## DIRECTIONS FOR THIS TASK
Write out the text from the records below, changing every "Übersicht" to "Überblick" and keeping everything else the same. Leave the pictures out.

## DATA
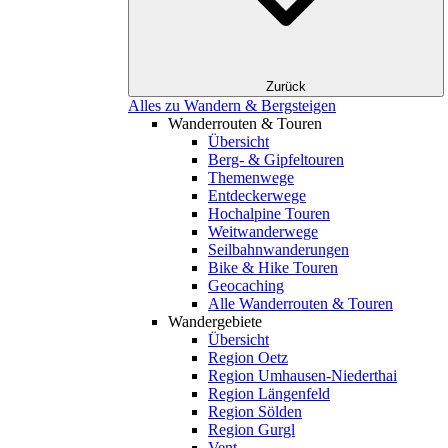
Zurück
Alles zu Wandern & Bergsteigen
Wanderrouten & Touren
Übersicht
Berg- & Gipfeltouren
Themenwege
Entdeckerwege
Hochalpine Touren
Weitwanderwege
Seilbahnwanderungen
Bike & Hike Touren
Geocaching
Alle Wanderrouten & Touren
Wandergebiete
Übersicht
Region Oetz
Region Umhausen-Niederthai
Region Längenfeld
Region Sölden
Region Gurgl
Vent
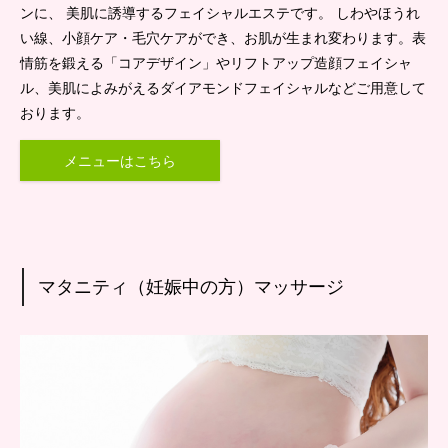
ンに、 美肌に誘導するフェイシャルエステです。 しわやほうれ
い線、小顔ケア・毛穴ケアができ、お肌が生まれ変わります。表
情筋を鍛える「コアデザイン」やリフトアップ造顔フェイシャ
ル、美肌によみがえるダイアモンドフェイシャルなどご用意して
おります。
メニューはこちら
マタニティ（妊娠中の方）マッサージ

## TASK RESULT
Zurück
Alles zu Wandern & Bergsteigen
Wanderrouten & Touren
Überblick
Berg- & Gipfeltouren
Themenwege
Entdeckerwege
Hochalpine Touren
Weitwanderwege
Seilbahnwanderungen
Bike & Hike Touren
Geocaching
Alle Wanderrouten & Touren
Wandergebiete
Überblick
Region Oetz
Region Umhausen-Niederthai
Region Längenfeld
Region Sölden
Region Gurgl
Vent
ンに、 美肌に誘導するフェイシャルエステです。 しわやほうれ
い線、小顔ケア・毛穴ケアができ、お肌が生まれ変わります。表
情筋を鍛える「コアデザイン」やリフトアップ造顔フェイシャ
ル、美肌によみがえるダイアモンドフェイシャルなどご用意して
おります。
メニューはこちら
マタニティ（妊娠中の方）マッサージ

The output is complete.